Question 5. Study #2 investigated what factors—business viability and/or positive perceptions of the entrepreneur—lead to likelihood of investment and amount of investment. The pivot to Study #3 seems to be the efficacy these factors on the success of the venture, highlighted in your observation that “after all, most of their decisions result in total loss of their investment.” Can you tell us more about the process of developing the experiments after Study #1? Did reviewers bring up the need for Study #3, or was it a natural extension that was done before submission?
The Study 3 field study had always been a part of the paper, but place the focus on how gut feel affected the outcomes of these firms was something that was included after the first round of reviews.

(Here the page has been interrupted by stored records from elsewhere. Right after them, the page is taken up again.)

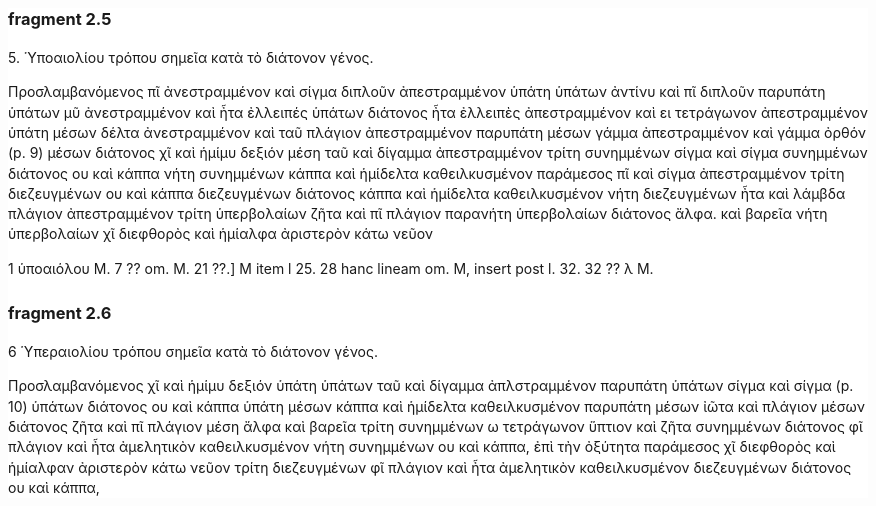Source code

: ### fragment 2.5

<pb n="373"/>
<head>5. Ὑποαιολίου τρόπου σημεῖα
κατὰ τὸ διάτονον γένος.</head>
<p>Προσλαμβανόμενος πῖ ἀνεστραμμένον
καὶ σίγμα διπλοῦν ἀπεστραμμένον
<lb n="5"/> ὑπάτη ὑπάτων ἀντίνυ καὶ πῖ διπλοῦν
παρυπάτη ὑπάτων μῦ ἀνεστραμμένον
καὶ ἦτα ἐλλειπές
ὑπάτων διάτονος ἦτα ἐλλειπὲς ἀπεστραμμένον
καὶ ει τετράγωνον
<lb n="10"/> ἀπεστραμμένον
ὑπάτη μέσων δέλτα ἀνεστραμμένον καὶ
ταῦ πλάγιον ἀπεστραμμένον
παρυπάτη μέσων γάμμα ἀπεστραμμένον
καὶ γάμμα ὀρθόν
<lb n="15"/> (p. 9) μέσων διάτονος χῖ καὶ ἡμίμυ
δεξιόν
μέση ταῦ καὶ δίγαμμα ἀπεστραμμένον
τρίτη συνημμένων σίγμα καὶ σίγμα
συνημμένων διάτονος ου καὶ κάππα
<lb n="20"/> νήτη συνημμένων κάππα καὶ ἡμίδελτα
καθειλκυσμένον
παράμεσος πῖ καὶ σίγμα ἀπεστραμμένον
τρίτη διεζευγμένων ου καὶ κάππα
διεζευγμένων διάτονος κάππα καὶ ἡμίδελτα
<lb n="25"/> καθειλκυσμένον
νήτη διεζευγμένων ἦτα καὶ λάμβδα
πλάγιον ἀπεστραμμένον
τρίτη ὑπερβολαίων ζῆτα καὶ πῖ πλάγιον
παρανήτη ὑπερβολαίων διάτονος ἄλφα.
<lb n="30"/> καὶ βαρεῖα
νήτη ὑπερβολαίων χῖ διεφθορὸς καὶ
ἡμίαλφα ἀριστερὸν κάτω νεῦον</p>
<note type="footnote">1 ὑποαιόλου M. 7 ?? om. M. 21 ??.] M item l 25.
28 hanc lineam om. M, insert post l. 32. 32 ?? λ M.</note>

### fragment 2.6

<pb n="374"/>
<head>6 Ὑπεραιολίου τρόπου σημεῖα
κατὰ τὸ διάτονον γένος.</head>
<p>Προσλαμβανόμενος χῖ καὶ ἡμίμυ δεξιόν
ὑπάτη ὑπάτων ταῦ καὶ δίγαμμα
<lb n="5"/> ἀπλστραμμένον
παρυπάτη ὑπάτων σίγμα καὶ σίγμα
(p. 10) ὑπάτων διάτονος ου καὶ κάππα
ὑπάτη μέσων κάππα καὶ ἡμίδελτα καθειλκυσμένον
<lb n="10"/>παρυπάτη μέσων ἰῶτα καὶ πλάγιον
μέσων διάτονος ζῆτα καὶ πῖ πλάγιον
μέση ἄλφα καὶ βαρεῖα
τρίτη συνημμένων ω τετράγωνον ὕπτιον
καὶ ζῆτα
<lb n="15"/> συνημμένων διάτονος φῖ πλάγιον καὶ
ἦτα ἀμελητικὸν καθειλκυσμένον
νήτη συνημμένων ου καὶ κάππα, ἐπὶ τὴν
ὀξύτητα
παράμεσος χῖ διεφθορὸς καὶ ἡμίαλφαν
<lb n="20"/> ἀριστερὸν κάτω νεῦον
τρίτη διεζευγμένων φῖ πλάγιον καὶ ἦτα
ἀμελητικὸν καθειλκυσμένον
διεζευγμένων διάτονος ου καὶ κάππα,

Question 6. What were the prerequisites for entrepreneurs to pitch their ideas to the group of angel investors within your sample? Had any of the executives who gave pitches owned previous businesses (successful or unsuccessful)? Had they raised any previous capital? Were the investors aware of this?
The entrepreneurs in Study 3 had already gone through a vetting process by the pitch competitions before being invited to present. In this way, they were all above a threshold level of quality, which we wanted.
Question 7. From your experience interviewing angel investors, do you have any recommendations for graduate students or young researchers seeking to do the same? That is, do you have recommendations on how to ask questions of investors in a way that helps them open up and communicate more freely? Is there a way of framing your research questions to better accommodate the interests of these individuals?
We tried to keep things very semi-structured. We had a set list of questions, but then we really tried to let the investors tell their stories and give their examples however they wanted. One thing that helped them open up was to specifically give them cues to continue providing details. We repeatedly asked things like, “… and then what happened…”, “… and then what did you do…”, “so, then what…” to allow them to communicate freely and give their own views without being influenced by our line of questioning.